Cost blowout at Gorgon project
The chief executive of Chevron, John Watson, said that the high Australian dollar - worth about $US1.04 on Sunday, compared to about 86¢ when Gorgon was given the go-ahead in 2009 - contributed "about a third" of the cost increase.
Speaking to analysts on Saturday, Australian time, Mr Watson said the project also faced "fairly unique" logistics problems moving larger than expected amounts of construction materials to Barrow Island off Western Australia, where it is building a liquefied natural gas plant.
Last month Chevron revealed the expected cost of developing Gorgon, about 130 kilometres off the north-west coast, had risen from $37 billion to $52 billion.
The Gorgon cost blowout has led Chevron's partner in the project, Royal Dutch Shell, to signal it will reconsider further investment in the "overheated" Australian market.
Chevron owns 47.3 per cent of Gorgon. Shell and ExxonMobil each own 25 per cent, with the remainder held by two Japanese energy companies. Mr Watson said Gorgon "was over 55 per cent complete at year-end".
He said Chevron would apply lessons learned at Gorgon to another Australian gas project, Wheatstone, off the Pilbara.
"So, for example, we're working very hard right now on simple things like beds and roads and infrastructure, and that is going quite well at the moment," he said.
"At times we were impacted by weather as we were constructing the beds and other facilities and infrastructure in the early days of Gorgon. There were a number of cyclones that went through the area, and that impacted us."
He said Chevron's "legacy LNG projects in Australia" were among projects that would be supported by $36.7 billion in capital spending set to take place this year.
Mr Watson was speaking after announcing that Chevron's fourth-quarter profit had risen 41 per cent, to $US7.2 billion, compared with the same period in the previous year, driven partly by the sale of its share in the Browse project to Shell.
In a deal announced in August, Chevron swapped its interest in Browse, a gas project off the Kimberley led by Woodside, for Shell's interests in two other fields and $450 million cash.
The deal boosted Chevron's fourth-quarter earnings by $US1.4 billion, its chief financial officer, Patricia Yarrington, said.
Stacey Hudson, an analyst at Raymond James, estimates the exchange was worth 72¢ a share, which would put Chevron's adjusted earnings 8¢ below what analysts had expected but 40¢ higher than the fourth quarter of last year.
Chevron's results were also helped by the sale of the company's Caribbean fuels marketing operations.
Excluding the gain from the Australian asset sale, Chevron's net income rose 14 per cent in the quarter.
Chevron's production rose to 2.67 million barrels of oil and gas per day for the quarter, up slightly from a year ago but up substantially from the 2.5 million in the third quarter of last year.
Production has been hurt by the temporary closure of its Brazilian offshore project in the Frade field since oil was found to be seeping from the field in November 2011 and again in March last year.
Frequently Asked Questions about this Article…

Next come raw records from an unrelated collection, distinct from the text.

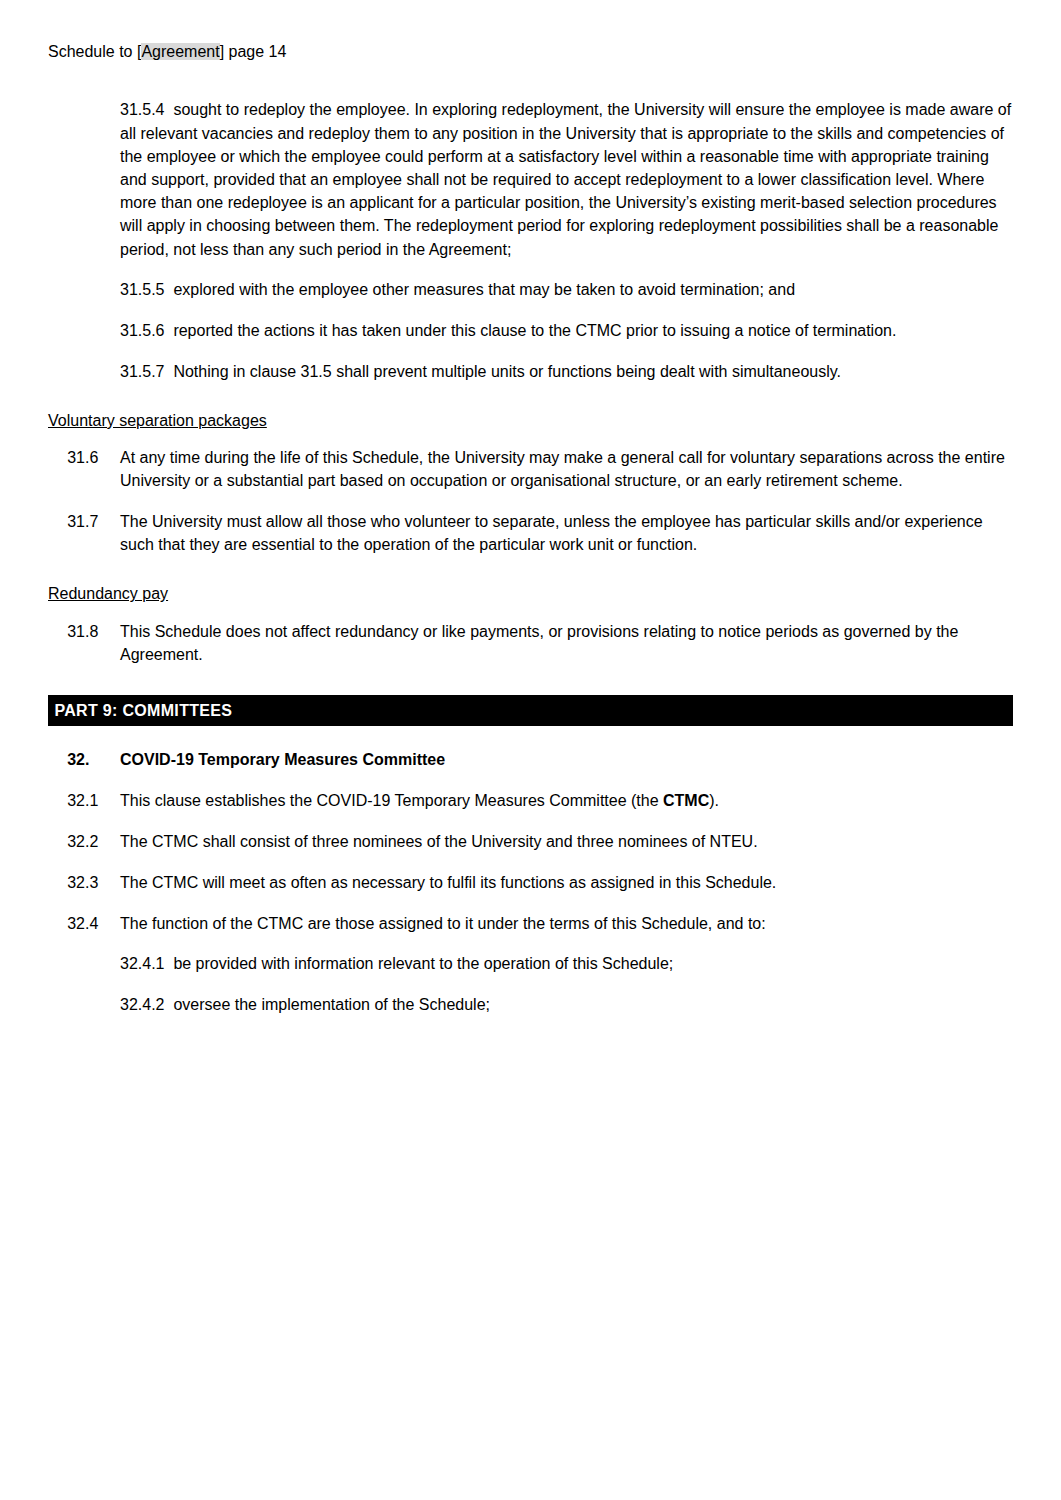Schedule to [Agreement] page 14
31.5.4 sought to redeploy the employee. In exploring redeployment, the University will ensure the employee is made aware of all relevant vacancies and redeploy them to any position in the University that is appropriate to the skills and competencies of the employee or which the employee could perform at a satisfactory level within a reasonable time with appropriate training and support, provided that an employee shall not be required to accept redeployment to a lower classification level. Where more than one redeployee is an applicant for a particular position, the University’s existing merit-based selection procedures will apply in choosing between them. The redeployment period for exploring redeployment possibilities shall be a reasonable period, not less than any such period in the Agreement;
31.5.5 explored with the employee other measures that may be taken to avoid termination; and
31.5.6 reported the actions it has taken under this clause to the CTMC prior to issuing a notice of termination.
31.5.7 Nothing in clause 31.5 shall prevent multiple units or functions being dealt with simultaneously.
Voluntary separation packages
31.6
At any time during the life of this Schedule, the University may make a general call for voluntary separations across the entire University or a substantial part based on occupation or organisational structure, or an early retirement scheme.
31.7
The University must allow all those who volunteer to separate, unless the employee has particular skills and/or experience such that they are essential to the operation of the particular work unit or function.
Redundancy pay
31.8
This Schedule does not affect redundancy or like payments, or provisions relating to notice periods as governed by the Agreement.
PART 9: COMMITTEES
32.
COVID-19 Temporary Measures Committee
32.1
This clause establishes the COVID-19 Temporary Measures Committee (the CTMC).
32.2
The CTMC shall consist of three nominees of the University and three nominees of NTEU.
32.3
The CTMC will meet as often as necessary to fulfil its functions as assigned in this Schedule.
32.4
The function of the CTMC are those assigned to it under the terms of this Schedule, and to:
32.4.1 be provided with information relevant to the operation of this Schedule;
32.4.2 oversee the implementation of the Schedule;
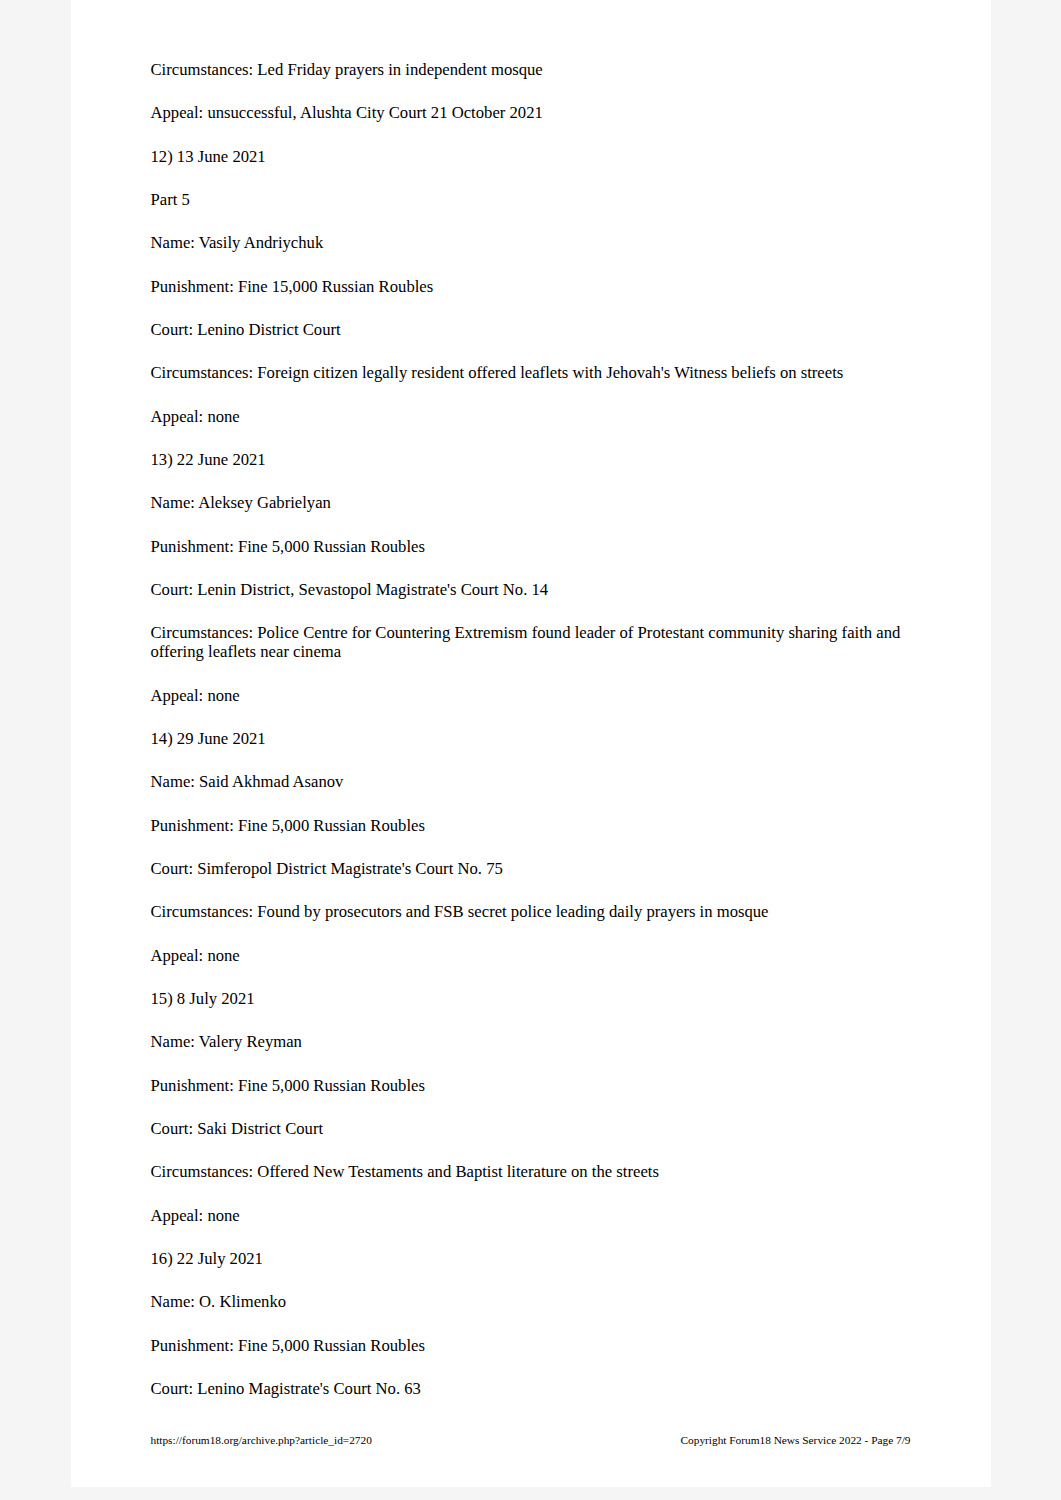Circumstances: Led Friday prayers in independent mosque
Appeal: unsuccessful, Alushta City Court 21 October 2021
12) 13 June 2021
Part 5
Name: Vasily Andriychuk
Punishment: Fine 15,000 Russian Roubles
Court: Lenino District Court
Circumstances: Foreign citizen legally resident offered leaflets with Jehovah's Witness beliefs on streets
Appeal: none
13) 22 June 2021
Name: Aleksey Gabrielyan
Punishment: Fine 5,000 Russian Roubles
Court: Lenin District, Sevastopol Magistrate's Court No. 14
Circumstances: Police Centre for Countering Extremism found leader of Protestant community sharing faith and offering leaflets near cinema
Appeal: none
14) 29 June 2021
Name: Said Akhmad Asanov
Punishment: Fine 5,000 Russian Roubles
Court: Simferopol District Magistrate's Court No. 75
Circumstances: Found by prosecutors and FSB secret police leading daily prayers in mosque
Appeal: none
15) 8 July 2021
Name: Valery Reyman
Punishment: Fine 5,000 Russian Roubles
Court: Saki District Court
Circumstances: Offered New Testaments and Baptist literature on the streets
Appeal: none
16) 22 July 2021
Name: O. Klimenko
Punishment: Fine 5,000 Russian Roubles
Court: Lenino Magistrate's Court No. 63
https://forum18.org/archive.php?article_id=2720 Copyright Forum18 News Service 2022 - Page 7/9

Chevron says the Gorgon cost blowout was driven mainly by a stronger Australian dollar and extra logistics. The high Australian dollar (about US$1.04 at the time versus roughly 86¢ when Gorgon was approved) accounted for around a third of the increase, while unique logistics challenges moving larger-than-expected amounts of construction materials to Barrow Island also added significant cost.
The expected cost to develop Gorgon rose from $37 billion to $52 billion, producing a roughly US$15 billion (about $14.4 billion) increase that Chevron described as a major cost blowout.
Chevron owns 47.3% of Gorgon. Royal Dutch Shell and ExxonMobil each own 25%, and the remainder of the project stake is held by two Japanese energy companies.
Chevron said Gorgon was over 55% complete at year-end. The company plans to apply lessons learned from Gorgon — especially around logistics and simple infrastructure like beds and roads — to other Australian projects such as Wheatstone off the Pilbara.
For investors, the blowout has broader implications: Shell signalled it may reconsider further investment in what it called an "overheated" Australian market, while Chevron has said it will support legacy LNG projects with significant capital spending. The situation highlights project execution and currency risks that can affect partner returns and future investment decisions.
Chevron’s fourth-quarter profit rose 41% to US$7.2 billion, a result Chevron said was driven in part by the sale/swap of its Browse project interest to Shell. That deal (announced in August) swapped Chevron’s Browse interest for Shell’s interests in two other fields plus US$450 million in cash and boosted Chevron’s quarter by about US$1.4 billion, according to the company.
Chevron’s production rose to 2.67 million barrels of oil and gas per day for the quarter, up slightly from a year earlier and up from 2.5 million in the prior quarter. The results were also helped by the sale of the company’s Caribbean fuels marketing operations; excluding the gain from the Australian asset sale, Chevron’s net income rose 14% in the quarter.
Yes. Production was hurt by the temporary closure of Chevron’s Brazilian offshore Frade field after oil seepage was found in November 2011 and again in March of the following year, which required the field to be temporarily shut down.